[PROVIDED RECORDS Boundary: Start]

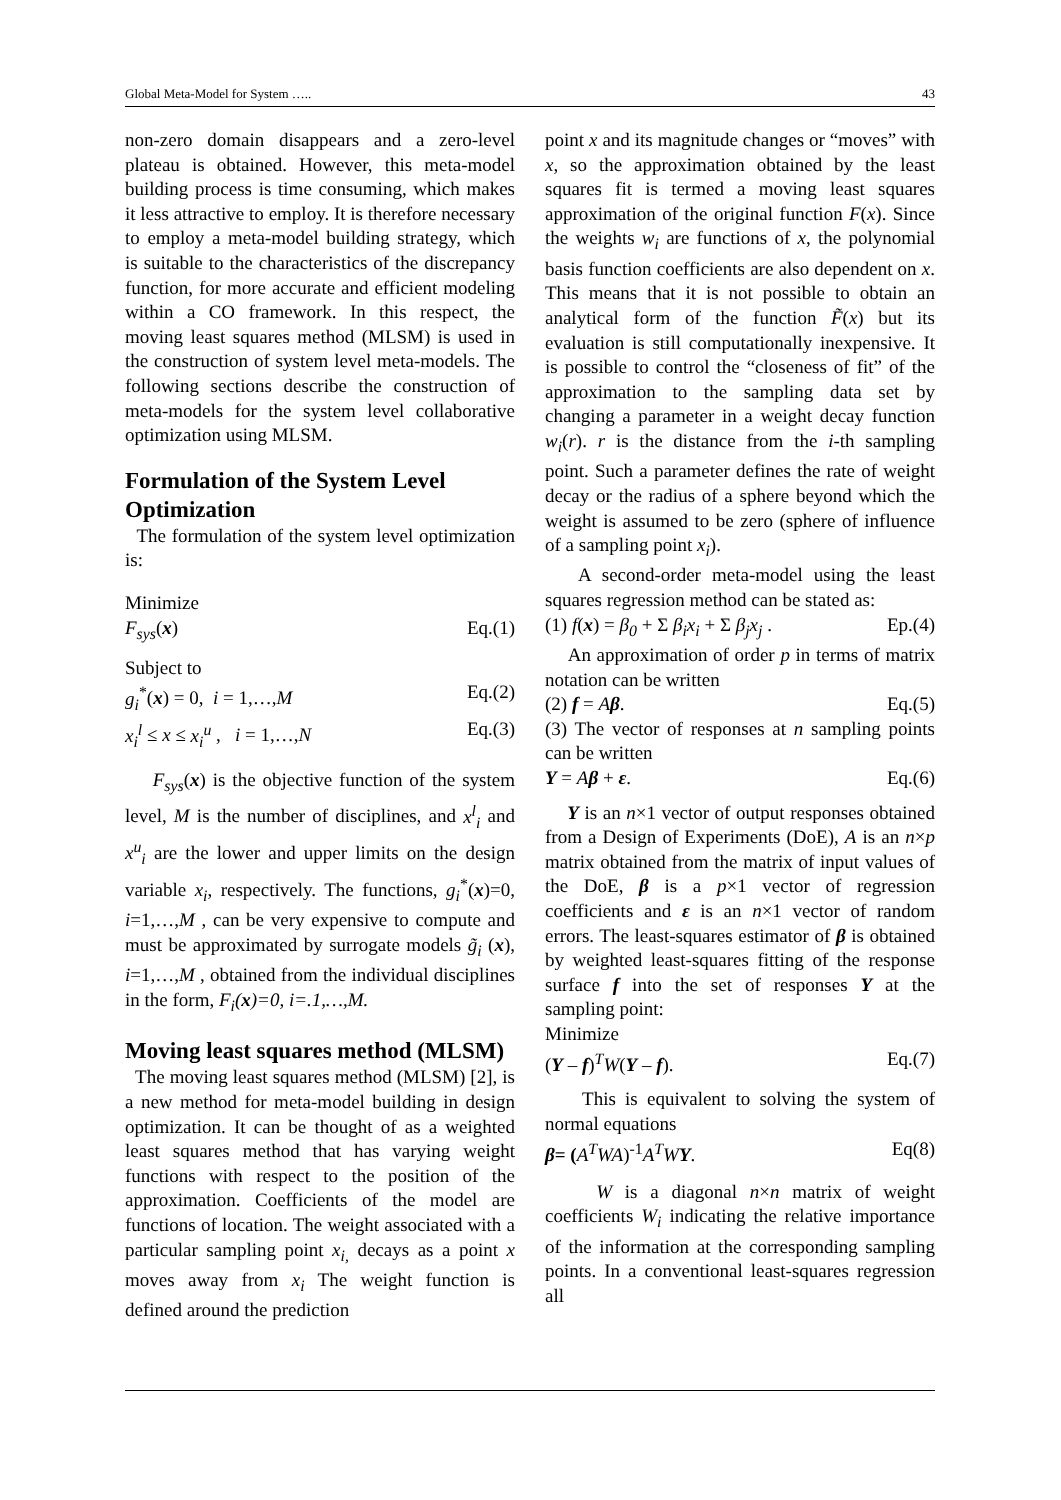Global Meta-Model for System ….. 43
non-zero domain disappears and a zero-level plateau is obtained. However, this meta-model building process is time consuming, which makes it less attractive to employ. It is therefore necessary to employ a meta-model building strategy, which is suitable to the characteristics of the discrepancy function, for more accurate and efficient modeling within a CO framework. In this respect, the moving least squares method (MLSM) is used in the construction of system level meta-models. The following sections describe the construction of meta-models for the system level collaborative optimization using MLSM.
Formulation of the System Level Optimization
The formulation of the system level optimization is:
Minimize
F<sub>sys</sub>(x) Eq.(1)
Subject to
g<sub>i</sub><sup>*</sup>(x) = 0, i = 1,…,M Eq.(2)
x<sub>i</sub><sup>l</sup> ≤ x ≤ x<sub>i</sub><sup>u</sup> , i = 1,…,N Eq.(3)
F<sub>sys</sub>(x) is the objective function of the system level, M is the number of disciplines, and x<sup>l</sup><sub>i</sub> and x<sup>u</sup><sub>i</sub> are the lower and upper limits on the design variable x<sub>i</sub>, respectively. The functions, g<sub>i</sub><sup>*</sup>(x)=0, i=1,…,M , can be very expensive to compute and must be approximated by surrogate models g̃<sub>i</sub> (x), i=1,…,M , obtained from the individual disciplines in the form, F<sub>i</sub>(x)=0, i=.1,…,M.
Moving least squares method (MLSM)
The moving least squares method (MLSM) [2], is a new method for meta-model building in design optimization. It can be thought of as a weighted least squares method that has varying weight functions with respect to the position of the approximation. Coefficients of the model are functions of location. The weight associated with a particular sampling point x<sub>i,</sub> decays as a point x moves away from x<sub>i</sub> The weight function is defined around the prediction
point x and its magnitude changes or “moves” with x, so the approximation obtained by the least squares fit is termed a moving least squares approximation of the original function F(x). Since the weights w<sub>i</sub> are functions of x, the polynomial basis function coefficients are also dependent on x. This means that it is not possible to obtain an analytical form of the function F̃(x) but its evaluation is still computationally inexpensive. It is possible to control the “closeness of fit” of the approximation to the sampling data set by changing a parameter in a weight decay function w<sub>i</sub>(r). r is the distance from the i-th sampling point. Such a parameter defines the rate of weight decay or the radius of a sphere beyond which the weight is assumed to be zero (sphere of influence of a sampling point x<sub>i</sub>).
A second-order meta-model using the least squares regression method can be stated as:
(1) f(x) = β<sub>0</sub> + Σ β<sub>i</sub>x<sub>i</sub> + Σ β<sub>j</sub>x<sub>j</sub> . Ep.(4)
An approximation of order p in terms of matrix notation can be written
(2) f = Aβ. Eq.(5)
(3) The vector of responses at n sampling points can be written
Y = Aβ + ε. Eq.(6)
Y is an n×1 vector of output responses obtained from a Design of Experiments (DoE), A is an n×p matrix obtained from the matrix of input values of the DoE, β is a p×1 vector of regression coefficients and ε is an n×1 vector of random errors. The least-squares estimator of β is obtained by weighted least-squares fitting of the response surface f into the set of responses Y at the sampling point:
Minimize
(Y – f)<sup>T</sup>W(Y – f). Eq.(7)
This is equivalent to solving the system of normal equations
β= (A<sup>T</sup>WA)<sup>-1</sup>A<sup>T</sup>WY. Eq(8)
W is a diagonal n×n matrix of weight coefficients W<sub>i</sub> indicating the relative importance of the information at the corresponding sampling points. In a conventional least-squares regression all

[PROVIDED RECORDS Boundary: End]

• **TASK BRIEF**
Find how many lines contain "models" in the data. Write that number and nothing else.

• **RESPONSE TO THE EXERCISE**
2